Anisonyx lepidotus

Scientific classification
- Kingdom: Animalia
- Phylum: Arthropoda
- Clade: Pancrustacea
- Class: Insecta
- Order: Coleoptera
- Suborder: Polyphaga
- Infraorder: Scarabaeiformia
- Family: Scarabaeidae
- Genus: Anisonyx
- Species: A. lepidotus
- Binomial name: Anisonyx lepidotus Wiedemann, 1821

= Anisonyx lepidotus =

- Genus: Anisonyx
- Species: lepidotus
- Authority: Wiedemann, 1821

Species of beetle

Anisonyx lepidotus is a species of beetle of the family Scarabaeidae.

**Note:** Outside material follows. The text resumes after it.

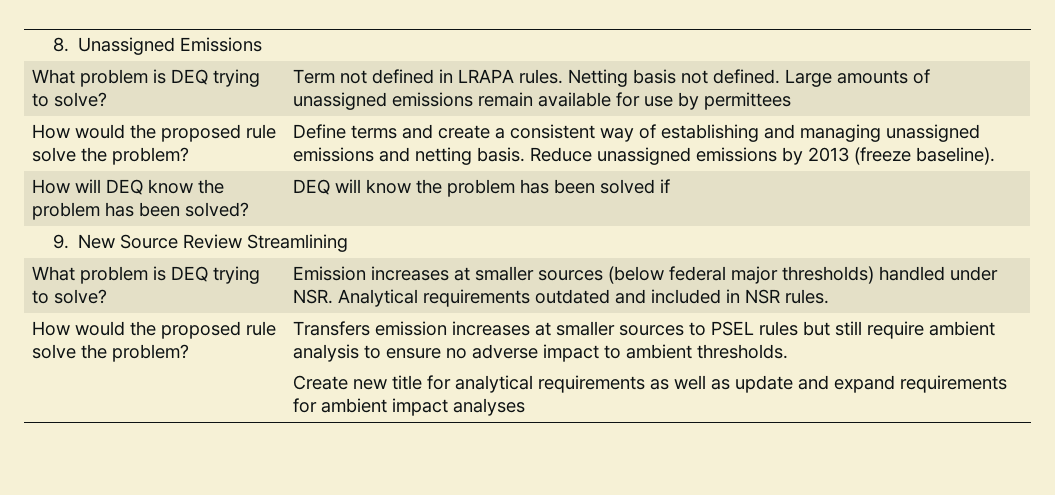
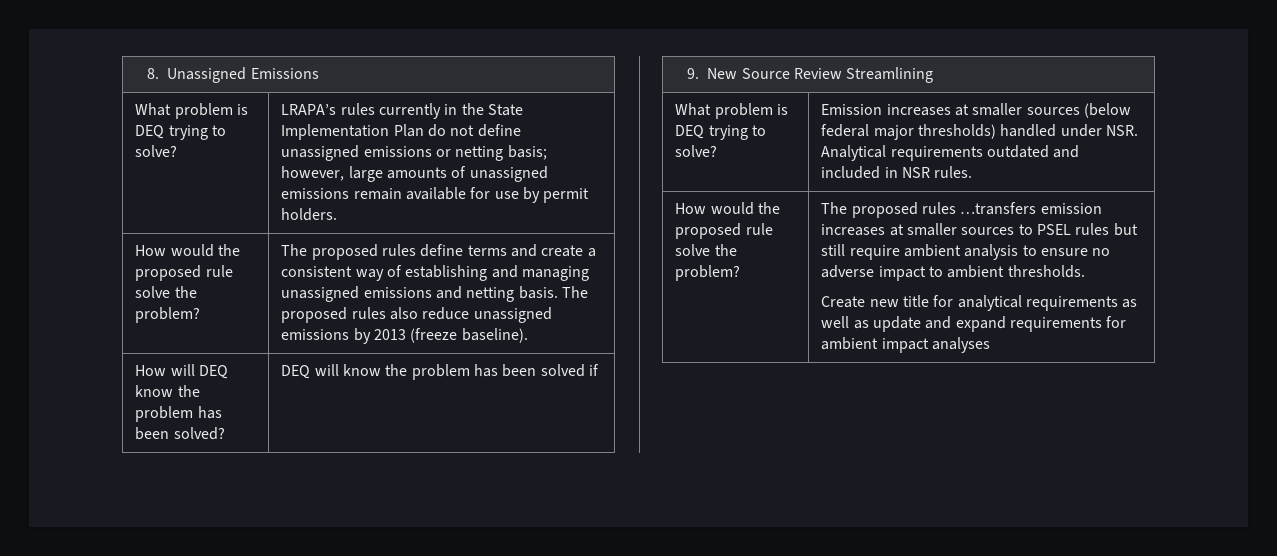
[292,69,832,87] Term not defined in LRAPA rules. Netting basis not defined. Large -> [281,103,523,119] [281,124,521,140] [281,145,547,161] [281,166,383,182] LRAPA’s rules currently in the State Implementation Plan do not define unassigned emissions or netting basis; however, large
[703,92,791,110] [31,124,276,142] [31,147,189,165] [292,124,346,139] permittees // How would the proposed rule solve the problem? | Define -> [543,188,590,203] [281,208,338,221] [135,244,241,257] [135,265,233,281] [135,286,197,298] [135,307,201,323] [281,244,464,260] permit holders. // How would the proposed rule solve the problem? | The proposed rules define
[529,147,592,162] Reduce -> [561,286,588,298] [281,307,470,323] The proposed rules also reduce
[292,321,370,336] Transfers -> [821,202,1037,218] The proposed rules …transfers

It is found in South Africa (Western Cape).

== Description ==
Adults reach a length of about 8.5-9 mm. They are black, with the elytra sometimes fulvous. The head and pronotum are very densely covered with black or fulvous hairs. The pronotum has three median lines of green scales, and on each side an elongate, broad band or patch. The elytra, which are densely clothed at the base with long hairs, are fuscous or fulvous. There are also a few scattered green scales, which are also found on the pygidium.

==Life history==
They have been recorded from Zantedeschia aethiopica.